Puerto Rico and the U.S. Virgin Islands also opted into FirstNet, while three other territories — Guam, American Samoa and the Northern Mariana Islands — have until March to make their decisions.

“Our FirstNet offering will forever change the way first responders communicate,” Chris Sambar, who heads FirstNet operations for AT&T, said in a statement. "Securing 53 opt-ins is significant for the public safety personnel that this network will serve."

The authority said first responders in those states and territories will gain immediate access to AT&T's network, including priority and preemption features during high-traffic or emergency situations.

Officials said the new year would likely see "aggressive" network construction, including site installations to help cover unserved or underserved areas, to expand FirstNet and deploy Band 14 capacity.

FirstNet will provide AT&T with access to 20 MHz of nationwide 700 MHz spectrum, along with about $7 billion in government funds to help with build costs. Wells Fargo Senior Analyst Jennifer Fritzsche wrote in a note to investors that FirstNet construction would affect as many as 15,000 cell sites in the first year and about 45,000 over a five-year period.

“We see this as a significant boon for the tower industry – beginning in 2018 and extending years after,” Fritzsche wrote.

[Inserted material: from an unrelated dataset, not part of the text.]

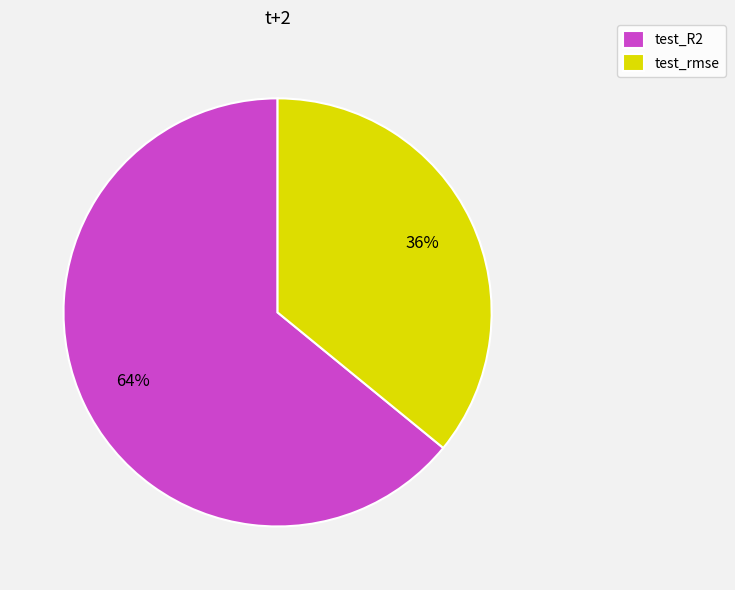

Does test_R2 account for over 50% of the chart?

Yes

FirstNet added that its public safety core infrastructure with end-to-end encryption is expected to begin operating in March, while AT&T plans to begin offering a dedicated security center and a host of new public safety tools, such as "mission-critical push-to-talk and device offerings, like BYOD."

"2017 was about planning, preparing and moving quickly to bring public safety a meaningful option – one they can rely on without delay," Sambar said. "We’ll build on that groundwork in 2018 with transformative capabilities that will make FirstNet the most valuable communications system for first responders."

Critics, who raised concerns about FirstNet's transparency and flexibility over the life of its 25-year contract, had encouraged states to opt out of FirstNet by Thursday's deadline in order to consider alternative operations.

New Hampshire Gov. Chris Sununu maintained that Rivada's plan was "the better option" for the state, but that the regulatory and financial risks of being the sole state to opt out of FirstNet "creates too high a barrier."

“I applaud these governors for their decision and congratulate public safety for its advocacy and partnership throughout the process," FirstNet CEO Mike Poth said in a statement.